• PROBLEM:
Could the listing below be returned exactly, with its pictures left out?

• SUPPLIED DATA:
******
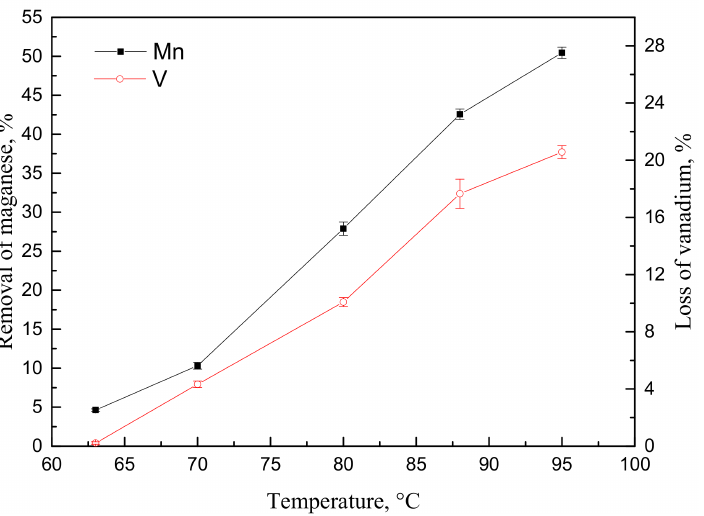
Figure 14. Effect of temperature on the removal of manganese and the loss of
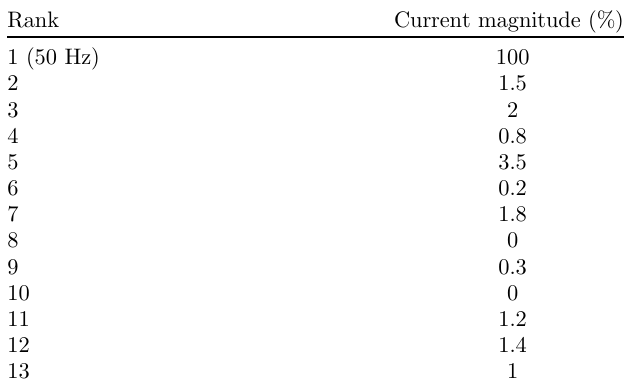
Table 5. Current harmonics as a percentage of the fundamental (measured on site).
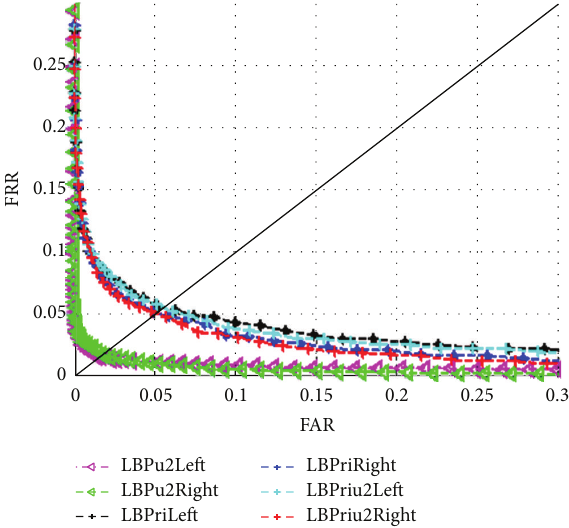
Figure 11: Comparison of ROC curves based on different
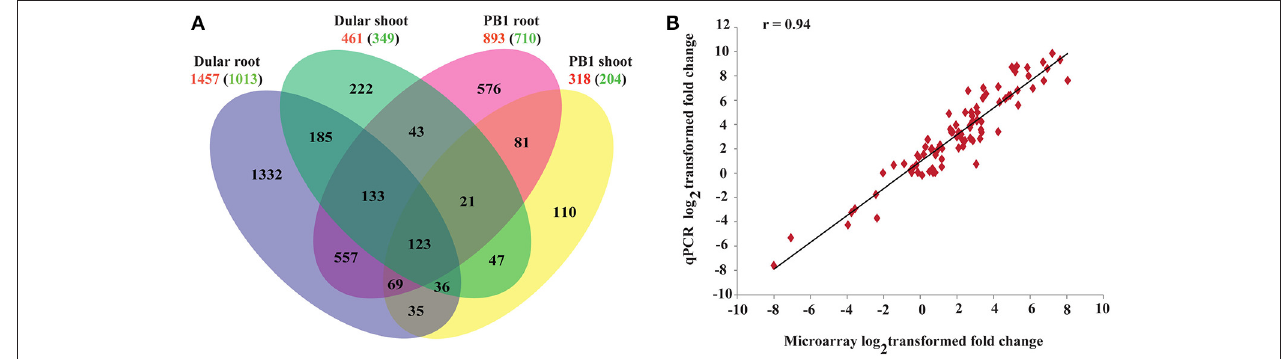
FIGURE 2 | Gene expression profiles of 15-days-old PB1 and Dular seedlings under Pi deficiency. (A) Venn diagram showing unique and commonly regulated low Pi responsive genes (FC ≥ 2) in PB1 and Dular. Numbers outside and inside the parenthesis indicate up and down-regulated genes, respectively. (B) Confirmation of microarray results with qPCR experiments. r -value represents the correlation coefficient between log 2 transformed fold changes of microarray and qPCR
******
• ANSWER TO THE PROBLEM:
Figure 14. Effect of temperature on the removal of manganese and the loss of
Table 5. Current harmonics as a percentage of the fundamental (measured on site).
Figure 11: Comparison of ROC curves based on different
FIGURE 2 | Gene expression profiles of 15-days-old PB1 and Dular seedlings under Pi deficiency. (A) Venn diagram showing unique and commonly regulated low Pi responsive genes (FC ≥ 2) in PB1 and Dular. Numbers outside and inside the parenthesis indicate up and down-regulated genes, respectively. (B) Confirmation of microarray results with qPCR experiments. r -value represents the correlation coefficient between log 2 transformed fold changes of microarray and qPCR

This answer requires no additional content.